Wednesday 1 November 2017

A GLINT OF CHROME

Dick Pountain/Idealog 273/07 April 2017 11:19

Taking on a new computing platform was furthest from my mind, but it just happened anyway. I'm still basically wedded to Windows (albeit in v8.1) which I've wrestled to a stalemate that works well enough, only needing a reboot around once a quarter. For mobile I'm equally wedded to Android, via my 7" Asus tablet and HTC smartphone, with Google providing the interface between the three devices via Gmail, Contacts, Calendar and the beloved Keep, plus a little help from Dropbox. But now they are four...

PC Pro's publisher, Dennis Publishing Ltd, is on the last lap of preparing to move office, after 20+ years, from one 1930s block in London's Fitzrovia to a smaller one nearby. The new offices are extensively refurbished, very much in Silicon Valley style with lots of wide-open meeting and relaxation spaces and almost no horrid "open-plan" partitions. The CEO of Dennis Publishing is James Tye, whom regular readers may remember was once Editor of this very magazine and is hence very IT-savvy. When deciding the IT infrastructure for the new building, James chose one as radical as the interior design: as many staff as possible would be issued with Chromebooks in place of PCs, and the company LAN mostly replaced by The Cloud. There are necessary exceptions, like the accounts department which still needs its servers and software suite, and the designers who still need Macs to run Indesign, but the LAN will cease to be the main data store for everyone else, and most internal communication will be via Slack, Gmail and Google Drive.

They're buying upwards of 200 HP Chromebooks, whose 12+ hour battery life makes entirely wireless working feasible (the building has designed-in Wi-Fi with three incoming fibre lines for redundant backup) so people can work in places other than their desks. During a tour I expressed admiration for this brave leap into The Cloud, but though curious about Chromebooks, I stressed my Android/Windows devotion. James immediately and generously offered to loan me a Chromebook to see for myself whether they do everything I need.
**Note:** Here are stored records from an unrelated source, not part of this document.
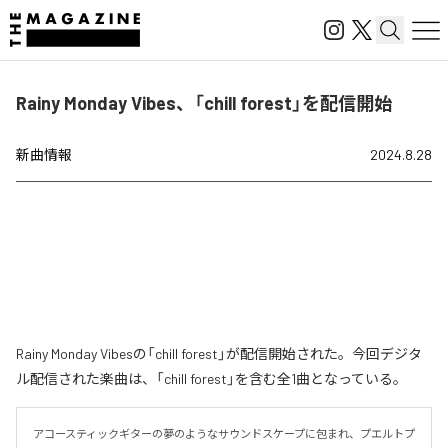
Rainy Monday Vibes、「chill forest」を配信開始
新曲情報
2024.8.28
Rainy Monday Vibesの「chill forest」が配信開始された。今回デジタ
ル配信された楽曲は、「chill forest」を含む全1曲となっている。
アコースティックギターの夢のようなサウンドスケープに包まれ、プエルトプ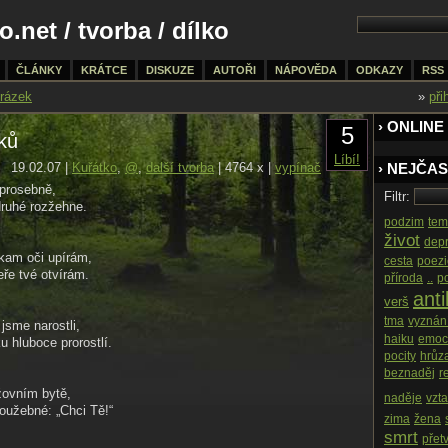
o.net
/
tvorba
/ dílko
ČLÁNKY
KRÁTCE
DISKUZE
AUTOŘI
NÁPOVĚDA
ODKAZY
RSS
rázek
»
při
› ONLINE
5
ků
Líbí!
19.02.07 |
Kuřátko
,
@
,
další tvorba
| 4764 x |
vypínač
› NEJČAS
 prosebně,
Filtr:
druhé rozžehne.
podzim
tem
život
dep
kam oči upírám,
cesta
poezi
eře tvé otvírám.
příroda
..
p
antil
verš
tma
vyznán
 jsme narostli,
haiku
emoc
 hluboce prorostlí.
pocity
hrůz
beznaděj
r
žovním bytě,
naděje
vzt
toužebné: „Chci Tě!“
zima
žena
smrt
přet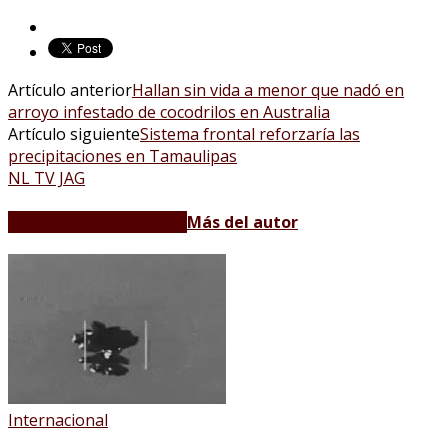
Artículo anterior
Hallan sin vida a menor que nadó en
arroyo infestado de cocodrilos en Australia
Artículo siguiente
Sistema frontal reforzaría las
precipitaciones en Tamaulipas
NL TV JAG
Artículos relacionados
Más del autor
Internacional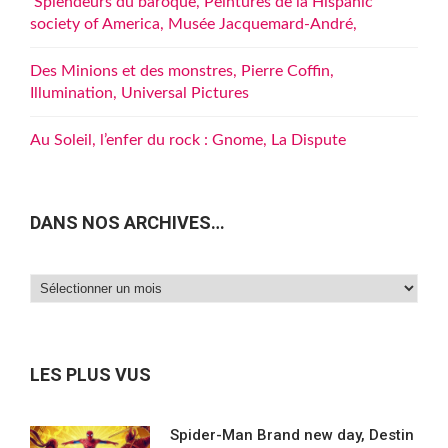
Splendeurs du baroque, Peintures de la Hispanic
society of America, Musée Jacquemard-André,
Des Minions et des monstres, Pierre Coffin,
Illumination, Universal Pictures
Au Soleil, l’enfer du rock : Gnome, La Dispute
DANS NOS ARCHIVES…
Dans
nos
archives…
LES PLUS VUS
Spider-Man Brand new day, Destin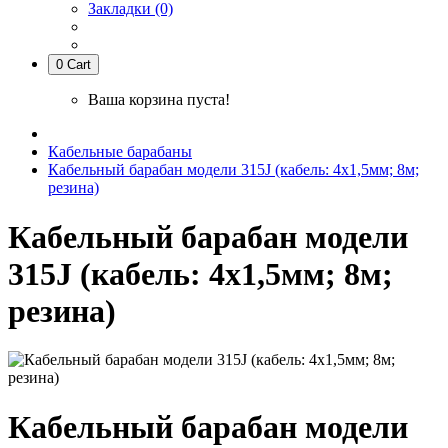
Закладки (0)
0
Cart
Ваша корзина пуста!
Кабельные барабаны
Кабельный барабан модели 315J (кабель: 4х1,5мм; 8м;
резина)
Кабельный барабан модели
315J (кабель: 4х1,5мм; 8м;
резина)
Кабельный барабан модели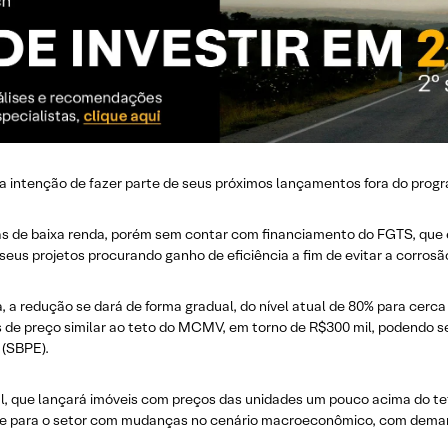
 a intenção de fazer parte de seus próximos lançamentos fora do pr
as de baixa renda, porém sem contar com financiamento do FGTS, que 
eus projetos procurando ganho de eficiência a fim de evitar a corrosão
a redução se dará de forma gradual, do nível atual de 80% para cerca
e preço similar ao teto do MCMV, em torno de R$300 mil, podendo ser 
 (SBPE).
al, que lançará imóveis com preços das unidades um pouco acima do 
dade para o setor com mudanças no cenário macroeconômico, com deman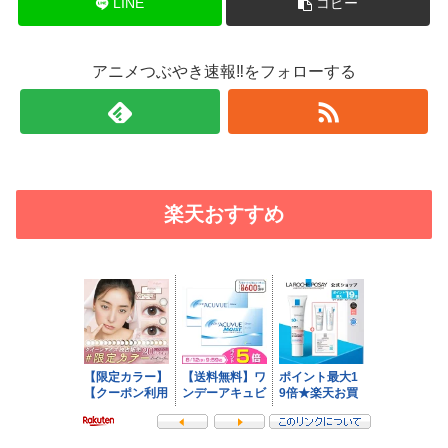
LINE
コピー
アニメつぶやき速報‼をフォローする
楽天おすすめ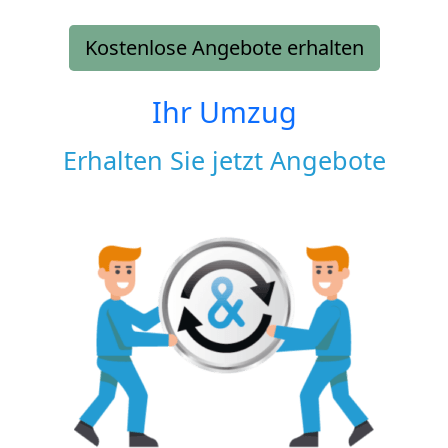
Kostenlose Angebote erhalten
Ihr Umzug
Erhalten Sie jetzt Angebote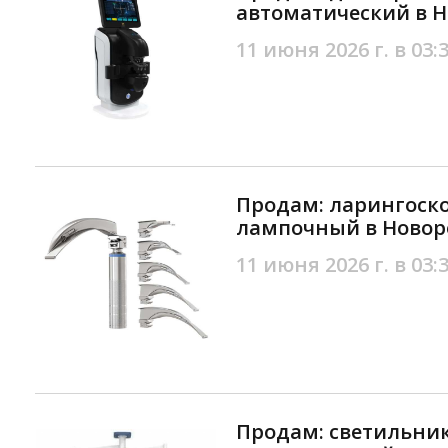
автоматический в Н
11 июня 2026 г. в 03:
Продам: ларингоск
лампочный в Новор
11 июня 2026 г. в 03:
Продам: светильни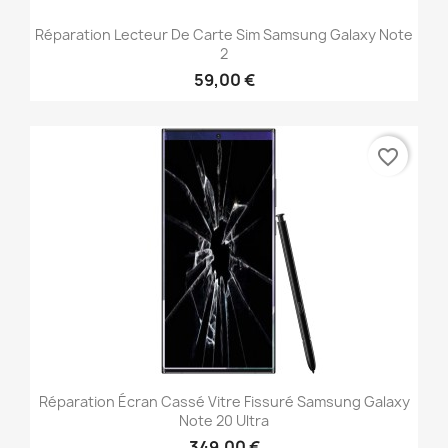
Réparation Lecteur De Carte Sim Samsung Galaxy Note
2
59,00 €
favorite_border
Réparation Écran Cassé Vitre Fissuré Samsung Galaxy
Note 20 Ultra
349,00 €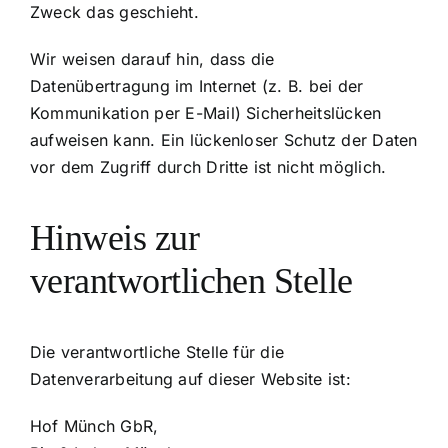
Zweck das geschieht.
Wir weisen darauf hin, dass die
Datenübertragung im Internet (z. B. bei der
Kommunikation per E-Mail) Sicherheitslücken
aufweisen kann. Ein lückenloser Schutz der Daten
vor dem Zugriff durch Dritte ist nicht möglich.
Hinweis zur
verantwortlichen Stelle
Die verantwortliche Stelle für die
Datenverarbeitung auf dieser Website ist:
Hof Münch GbR,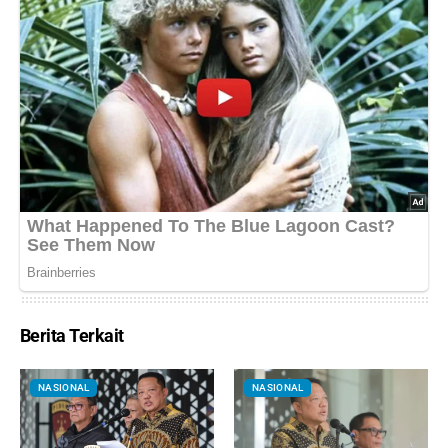
Berita Terkait
NASIONAL
NASIONAL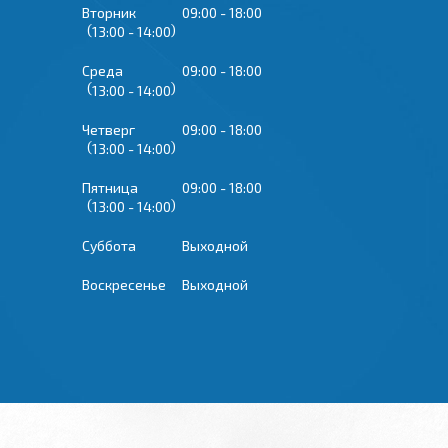
Вторник
09:00
18:00
13:00
14:00
Среда
09:00
18:00
13:00
14:00
Четверг
09:00
18:00
13:00
14:00
Пятница
09:00
18:00
13:00
14:00
Суббота
Выходной
Воскресенье
Выходной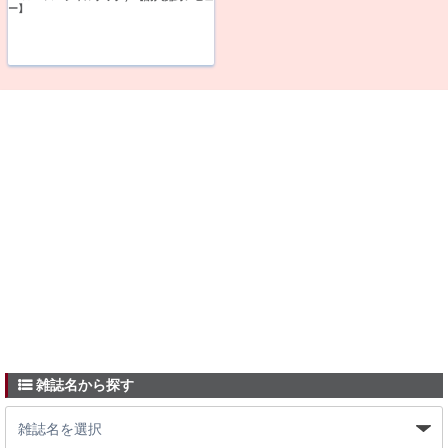
ー】
雑誌名から探す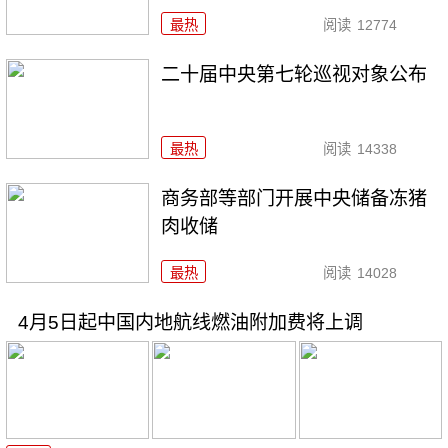
最热
阅读
12774
二十届中央第七轮巡视对象公布
最热
阅读
14338
商务部等部门开展中央储备冻猪
肉收储
最热
阅读
14028
4月5日起中国内地航线燃油附加费将上调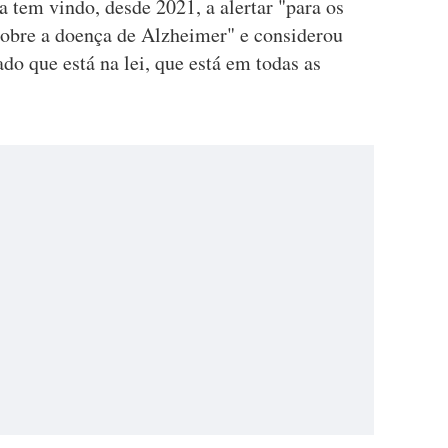
a tem vindo, desde 2021, a alertar "para os
sobre a doença de Alzheimer" e considerou
ado que está na lei, que está em todas as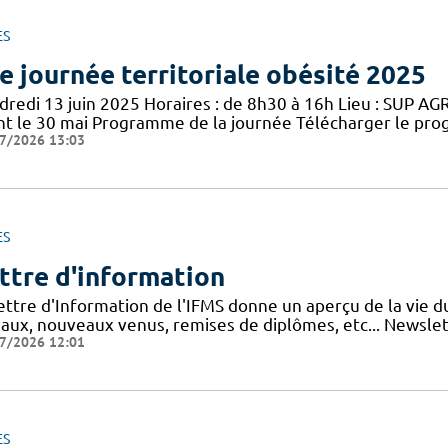
ES
e journée territoriale obésité 2025
redi 13 juin 2025 Horaires : de 8h30 à 16h Lieu : SUP AGRO
nt le 30 mai Programme de la journée Télécharger le pro
7/2026 13:03
ES
ttre d'information
lettre d'Information de l'IFMS donne un aperçu de la vie 
vaux, nouveaux venus, remises de diplômes, etc... Newslett
7/2026 12:01
ES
What arrived wasn't an HP but a Dell 13, purchased during their evaluation phase, with a smart illuminated keyboard and magnesium chassis. Spec isn't everything in a Chromebook since much of the oomph is supplied at Google's end, but this one does look and feel good, with Gorilla Glass screen and trackpad that are noticeably superior to my own Lenovo Yoga. More disconcerting was turning it on to a practically blank screen. On closer inspection there was an unlabelled round icon in the lower left-hand corner that brought up the Google app launcher, familiar from my other devices, containing the Chrome browser, Gmail, Maps, Calendar , Translate, Keep and all. More surprisingly there were also several of my mobile apps - Guitarists Reference, GIF Maker, The Guardian and Pocket - that I'd assumed that as Android apps I'd have to replace. Of course all my calendar, contacts and Google documents were there already, which is the whole point.

After a couple of weeks I'm writing this on the Chromebook, in a Google Docs editor that’s just as responsive as the LibreOffice Word or TextPad I normally use. What still drives me mad though is the absence of a Delete key: you have to use Alt-Backspace which my brain knows but my fingers don’t (and perhaps never will). My brain on the other hand has difficulties with the Chrome OS file system, whose use of "download" and "upload" is the opposite of what I mean and deeply counterintuitive. I've put up a lot of my data on Google Drive, but still find it harder to navigate than Windows. I know I should just create and store all new stuff in the Cloud, but as a crusty product of the PC revolution I need to know stuff is on my local hard drive too.

What I do most, apart from writing, is process my photographs and program in Python, so how do these fare on Chromebook? After trying dozens of photo editor extensions, Sumo Paint has about 75% of the Photoshop Elements features that I need, though it's unfashionably Flash-based. As for Python, I can run small modules on the Skulpt interpreter Chrome extension, but it won't import all the modules of my large music project. For that I'd need a full Python 3.4 implementation which means either installing a Linux distro, or running Android apps (QPython) which the Dell won't do by default so I'd need to switch to unstable beta-developers' mode. Both are tech hassles I can do without. Google is really missing a trick with its failure properly to integrate Chrome OS with Android, because that combination could really give Apple and Microsoft sleepness nights.